Decoder Dependence in Surface-Code Threshold Estimation under Digitized Hybrid Continuous-Variable and Discrete Noise

Abstract

Surface-code threshold estimates depend on the inference pipeline, including decoder and estimator choices. We compare decoders within a single LiDMaS+ workflow under Pauli-reference and digitized hybrid continuous-variable/discrete sweeps. In the Pauli-reference mode, the matching-style backend outperforms Union-Find and yields crossing median pc=0.0531 (bootstrap interval [0.0415,0.0572]) and collapse fit pc=0.052 (ν=1.35). For the hybrid mode, a dense transition-window sweep at d=3,5,7 uses σ∈[0.30,0.50] with step 0.01 and 3000 trials per point.
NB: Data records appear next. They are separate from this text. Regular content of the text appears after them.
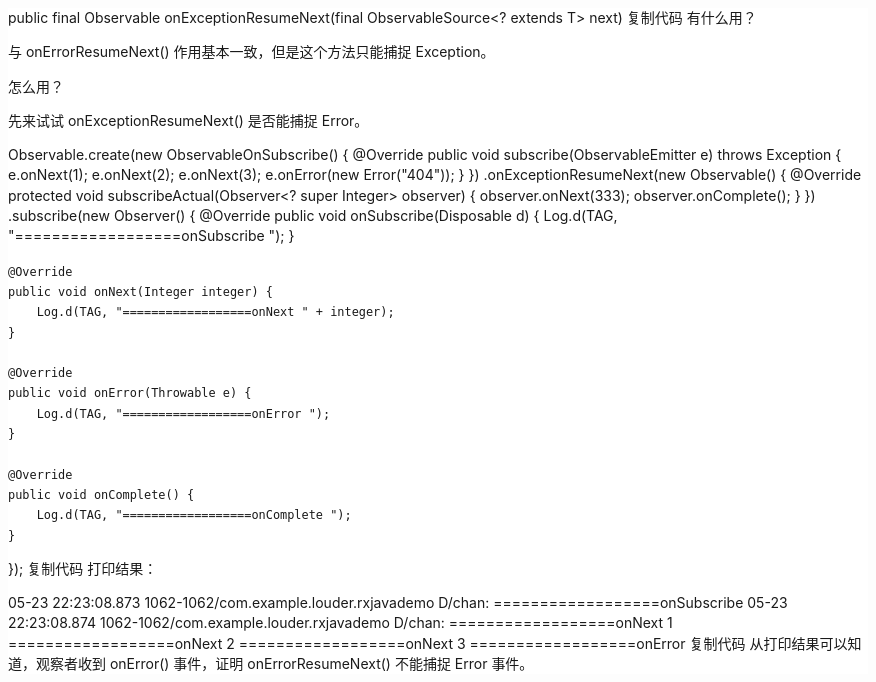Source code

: public final Observable<T> onExceptionResumeNext(final ObservableSource<? extends T> next)
复制代码
有什么用？

与 onErrorResumeNext() 作用基本一致，但是这个方法只能捕捉 Exception。

怎么用？

先来试试 onExceptionResumeNext() 是否能捕捉 Error。

Observable.create(new ObservableOnSubscribe<Integer>() {
    @Override
    public void subscribe(ObservableEmitter<Integer> e) throws Exception {
        e.onNext(1);
        e.onNext(2);
        e.onNext(3);
        e.onError(new Error("404"));
    }
})
.onExceptionResumeNext(new Observable<Integer>() {
    @Override
    protected void subscribeActual(Observer<? super Integer> observer) {
        observer.onNext(333);
        observer.onComplete();
    }
})
.subscribe(new Observer<Integer>() {
    @Override
    public void onSubscribe(Disposable d) {
        Log.d(TAG, "==================onSubscribe ");
    }

    @Override
    public void onNext(Integer integer) {
        Log.d(TAG, "==================onNext " + integer);
    }

    @Override
    public void onError(Throwable e) {
        Log.d(TAG, "==================onError ");
    }

    @Override
    public void onComplete() {
        Log.d(TAG, "==================onComplete ");
    }
});
复制代码
打印结果：

05-23 22:23:08.873 1062-1062/com.example.louder.rxjavademo D/chan: ==================onSubscribe
05-23 22:23:08.874 1062-1062/com.example.louder.rxjavademo D/chan: ==================onNext 1
==================onNext 2
==================onNext 3
==================onError
复制代码
从打印结果可以知道，观察者收到 onError() 事件，证明 onErrorResumeNext() 不能捕捉 Error 事件。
After the initial exact-zero plateau is excluded from crossing localization, the matching-style backend gives interior crossing estimates σc=0.4707 for (d=3,5) and σc=0.3275 for (d=5,7); the latter lies in a low-LER region and remains estimator-sensitive. A targeted d=9 extension shows larger Union-Find LER at moderate-to-high σ and matching-fallback rates up to 0.747 at σ=0.50. In a d=5 neural-guidance sensitivity sweep, full learned reweighting reduces the sampled mean LER from 0.1773 to 0.1663 over σ∈[0.35,0.55]. These results show that estimator resolution and backend fallback diagnostics are part of an auditable decoder comparison.